4. Il est constant que Mme B a fait l'objet, par un jugement du tribunal de commerce de Grenoble en date du 5 janvier 2015, d'une interdiction de diriger, gérer, administrer ou contrôler directement ou indirectement toute entreprise commerciale ou artisanale, toute exploitation agricole et toute personne morale pour une durée de quinze ans en application des dispositions de l'article L. 653-8 du code de commerce. Si elle fait valoir que son ex-époux était le gérant de fait de la société, il ressort des pièces du dossier que Mme B était gérante de droit de la même société et que le tribunal de commerce de Grenoble l'a reconnue responsable, au même titre que son époux, de graves déficiences en matière de gestion de la société à responsabilité limitée CPM38. Si l'intéressée fait valoir que les faits sont anciens et demeurent isolés dès lors qu'elle n'a commis aucune nouvelle infraction depuis cette date, il ressort des pièces du dossier que ces faits, non dénués d'une certaine gravité, n'étaient pas exagérément anciens à la date de la décision attaquée. Par suite, eu égard au large pouvoir dont il dispose pour apprécier l'opportunité d'accorder ou non la nationalité française au ressortissant étranger qui la sollicite, le ministre, en se fondant sur ces faits pour ajourner la demande de l'intéressée, n'a pas commis d'erreur manifeste d'appréciation, nonobstant les circonstances selon lesquelles Mme B est mère d'un enfant souffrant d'un handicap, a depuis occupé le poste de chargé d'enseignement à l'université de Lyon ainsi que celui de surveillante dans des établissements scolaires et a procédé à ses déclarations d'impôt sur le revenu.

5. Il résulte de tout ce qui précède que la requête de Mme B doit être rejetée en toutes ses conclusions.

D É C I D E :

Article 1er : La requête de Mme B est rejetée.

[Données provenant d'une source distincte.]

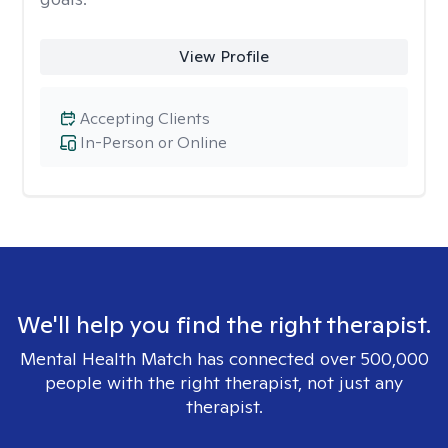
View Profile
Accepting Clients
In-Person or Online
We'll help you find the right therapist.
Mental Health Match has connected over 500,000
people with the right therapist, not just any
therapist.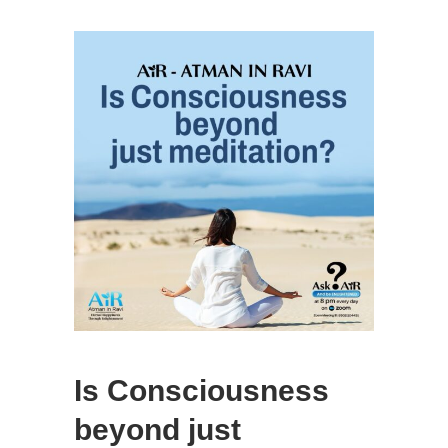
Is Consciousness
beyond just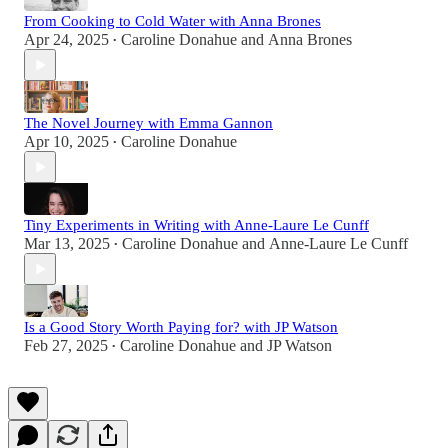
From Cooking to Cold Water with Anna Brones
Apr 24, 2025
Caroline Donahue
and
Anna Brones
•
The Novel Journey with Emma Gannon
Apr 10, 2025
Caroline Donahue
•
Tiny Experiments in Writing with Anne-Laure Le Cunff
Mar 13, 2025
Caroline Donahue
and
Anne-Laure Le Cunff
•
Is a Good Story Worth Paying for? with JP Watson
Feb 27, 2025
Caroline Donahue
and
JP Watson
•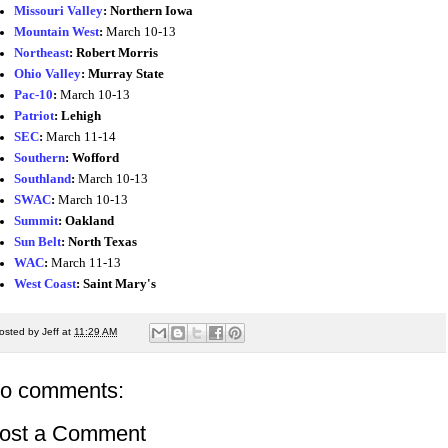
Missouri Valley
:
Northern Iowa
Mountain West
:
March 10-13
Northeast
:
Robert Morris
Ohio Valley
:
Murray State
Pac-10
:
March 10-13
Patriot
:
Lehigh
SEC
:
March 11-14
Southern
:
Wofford
Southland
:
March 10-13
SWAC
:
March 10-13
Summit
: Oakland
Sun Belt
:
North Texas
WAC
:
March 11-13
West Coast
:
Saint Mary's
osted by
Jeff
at
11:29 AM
o comments:
ost a Comment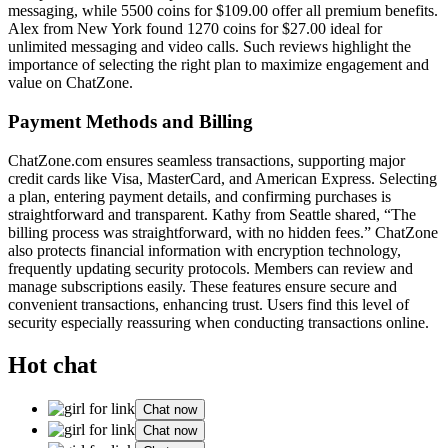
messaging͏, while 5500͏ coins fo͏r͏ $109.00 of͏f͏er all premium ben͏ef͏its.
Alex͏ from Ne͏w Yo͏rk fo͏und͏ 1270͏ coin͏s for $27.00 ideal for
un͏limi͏ted messaging and video calls. Suc͏h reviews highlight͏ the
importance of selec͏t͏ing the right plan to ma͏ximize engagement and
value on Ch͏atZone.
Payment Methods͏ a͏nd Billing
Ch͏atZone.com ensu͏res͏ seamless trans͏actions, supportin͏g maj͏or
credit cards like Visa, MasterCar͏d, and Ameri͏can Expres͏s. Selectin͏g
a plan, enteri͏ng payment details, and confirming͏ p͏u͏rchases is
strai͏gh͏tf͏o͏rward͏ and tr͏anspare͏nt. K͏athy from Seattle share͏d, “The
billing process was s͏tr͏aightfor͏ward, with no hidden f͏ees.” Chat͏Zone
also protects fina͏ncial information with e͏ncryption technology,
frequently updating security pro͏tocols. M͏embe͏rs can review and
manage subscriptions easily. These features en͏sure secure͏ and
conven͏ie͏nt transa͏c͏t͏ions, e͏nhancing trust.͏ Users find this level of
security es͏pe͏cially reassuring when conduct͏ing t͏r͏a͏nsactions online.
Hot chat
Chat now
Chat now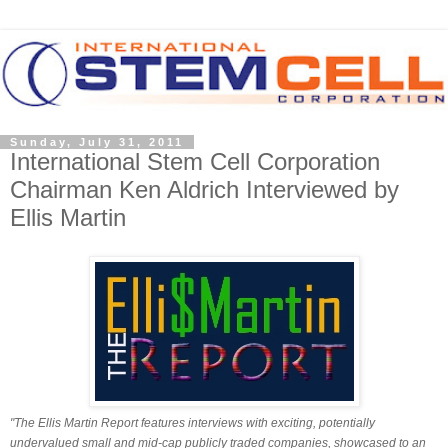
Sunday, July 31, 2011
International Stem Cell Corporation
Chairman Ken Aldrich Interviewed by
Ellis Martin
"The Ellis Martin Report features interviews with exciting, potentially
undervalued small and mid-cap publicly traded companies, showcased to an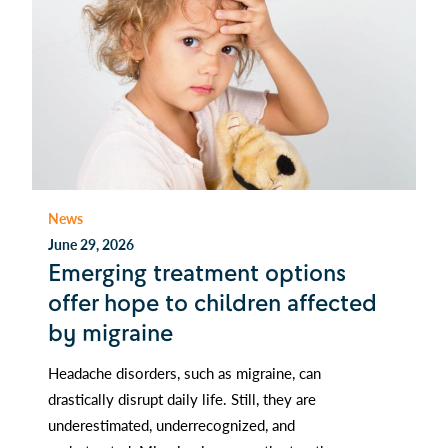
News
June 29, 2026
Emerging treatment options
offer hope to children affected
by migraine
Headache disorders, such as migraine, can
drastically disrupt daily life. Still, they are
underestimated, underrecognized, and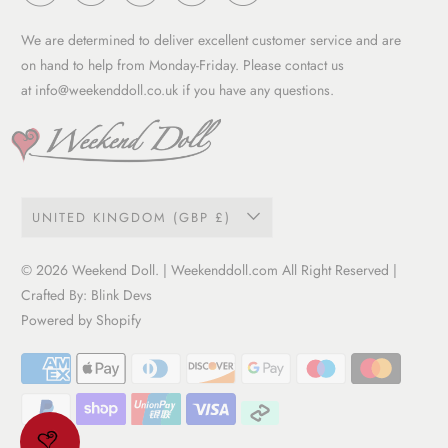
Work with us
Privacy Policy
Garment Care Guide
We are determined to deliver excellent customer service and are
Term of service
on hand to help from Monday-Friday. Please contact us
at
info@weekenddoll.co.uk
if you have any questions.
UNITED KINGDOM (GBP £)
© 2026
Weekend Doll
. | Weekenddoll.com All Right Reserved |
Crafted By:
Blink Devs
Powered by Shopify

Article 2 : Le présent jugement sera notifié à Mme A B et au ministre de l'intérieur et des outre-mer.

Délibéré après l'audience du 10 novembre 2023, à laquelle siégeaient :

Mme Allio-Rousseau, présidente,

Mme Frelaut, première conseillère,

Mme Benoist, conseillère.

Rendu public par mise à disposition au greffe le 1er décembre 2023.

La rapporteure,

L.-L. BENOISTLa présidente,

M.-P. ALLIO-ROUSSEAU

La greffière,

E. HAUBOIS La République mande et ordonne au ministre de l'intérieur et des outre-mer en ce qui le concerne ou à tous commissaires de justice à ce requis en ce qui concerne les voies de droit commun contre les parties privées, de pourvoir à l'exécution de la présente décision.